WHAT TO DO - Reproduce the records word for word, from the first line to the line containing "и становится бесполезным.".

[[ EXERCISE INPUT open ]]

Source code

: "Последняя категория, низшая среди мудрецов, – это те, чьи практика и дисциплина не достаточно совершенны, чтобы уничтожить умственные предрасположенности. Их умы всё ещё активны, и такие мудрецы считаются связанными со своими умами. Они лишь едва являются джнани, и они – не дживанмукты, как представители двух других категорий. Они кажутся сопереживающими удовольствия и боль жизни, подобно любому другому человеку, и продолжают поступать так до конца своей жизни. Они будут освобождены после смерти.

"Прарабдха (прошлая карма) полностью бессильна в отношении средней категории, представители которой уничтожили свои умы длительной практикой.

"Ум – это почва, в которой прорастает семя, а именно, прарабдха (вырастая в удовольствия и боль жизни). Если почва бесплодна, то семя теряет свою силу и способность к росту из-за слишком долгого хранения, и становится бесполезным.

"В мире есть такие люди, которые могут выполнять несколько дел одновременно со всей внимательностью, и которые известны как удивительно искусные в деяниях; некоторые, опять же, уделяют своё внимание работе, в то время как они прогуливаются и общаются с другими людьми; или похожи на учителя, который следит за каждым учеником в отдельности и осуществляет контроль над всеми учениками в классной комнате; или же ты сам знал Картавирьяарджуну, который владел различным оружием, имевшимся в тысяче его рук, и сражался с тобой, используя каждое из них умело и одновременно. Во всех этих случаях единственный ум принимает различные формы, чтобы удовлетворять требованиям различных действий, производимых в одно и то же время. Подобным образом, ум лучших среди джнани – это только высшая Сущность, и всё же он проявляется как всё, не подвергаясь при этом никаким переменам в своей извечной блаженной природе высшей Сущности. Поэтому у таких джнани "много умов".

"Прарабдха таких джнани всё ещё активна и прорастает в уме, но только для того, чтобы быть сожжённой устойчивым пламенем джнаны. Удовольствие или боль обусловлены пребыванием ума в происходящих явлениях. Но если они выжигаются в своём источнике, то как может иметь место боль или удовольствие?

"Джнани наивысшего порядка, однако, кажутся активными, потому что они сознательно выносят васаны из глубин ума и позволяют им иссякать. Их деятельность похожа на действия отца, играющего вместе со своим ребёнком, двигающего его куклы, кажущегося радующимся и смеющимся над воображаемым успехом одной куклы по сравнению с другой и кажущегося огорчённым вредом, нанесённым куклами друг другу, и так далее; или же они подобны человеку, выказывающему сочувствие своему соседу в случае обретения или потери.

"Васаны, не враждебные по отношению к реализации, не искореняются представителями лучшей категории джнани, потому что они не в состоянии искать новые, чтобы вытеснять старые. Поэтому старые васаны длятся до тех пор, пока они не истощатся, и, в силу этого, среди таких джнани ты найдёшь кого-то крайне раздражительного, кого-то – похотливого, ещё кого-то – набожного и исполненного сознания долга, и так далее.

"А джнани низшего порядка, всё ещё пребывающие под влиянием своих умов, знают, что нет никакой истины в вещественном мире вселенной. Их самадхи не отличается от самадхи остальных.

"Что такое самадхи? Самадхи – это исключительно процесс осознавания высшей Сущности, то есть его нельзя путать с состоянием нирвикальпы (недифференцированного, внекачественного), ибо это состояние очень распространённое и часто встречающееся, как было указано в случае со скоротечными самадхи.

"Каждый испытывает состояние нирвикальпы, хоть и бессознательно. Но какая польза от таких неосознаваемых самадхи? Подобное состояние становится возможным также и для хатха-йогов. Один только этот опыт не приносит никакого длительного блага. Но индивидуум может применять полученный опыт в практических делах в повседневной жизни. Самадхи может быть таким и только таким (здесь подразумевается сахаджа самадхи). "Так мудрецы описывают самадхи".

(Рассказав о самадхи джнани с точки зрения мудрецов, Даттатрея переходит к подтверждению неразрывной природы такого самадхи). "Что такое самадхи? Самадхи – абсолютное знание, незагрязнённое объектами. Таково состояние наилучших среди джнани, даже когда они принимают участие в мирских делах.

[[ EXERCISE INPUT closed ]]

EXPECTED ANSWER -
Source code

: "Последняя категория, низшая среди мудрецов, – это те, чьи практика и дисциплина не достаточно совершенны, чтобы уничтожить умственные предрасположенности. Их умы всё ещё активны, и такие мудрецы считаются связанными со своими умами. Они лишь едва являются джнани, и они – не дживанмукты, как представители двух других категорий. Они кажутся сопереживающими удовольствия и боль жизни, подобно любому другому человеку, и продолжают поступать так до конца своей жизни. Они будут освобождены после смерти.

"Прарабдха (прошлая карма) полностью бессильна в отношении средней категории, представители которой уничтожили свои умы длительной практикой.

"Ум – это почва, в которой прорастает семя, а именно, прарабдха (вырастая в удовольствия и боль жизни). Если почва бесплодна, то семя теряет свою силу и способность к росту из-за слишком долгого хранения, и становится бесполезным.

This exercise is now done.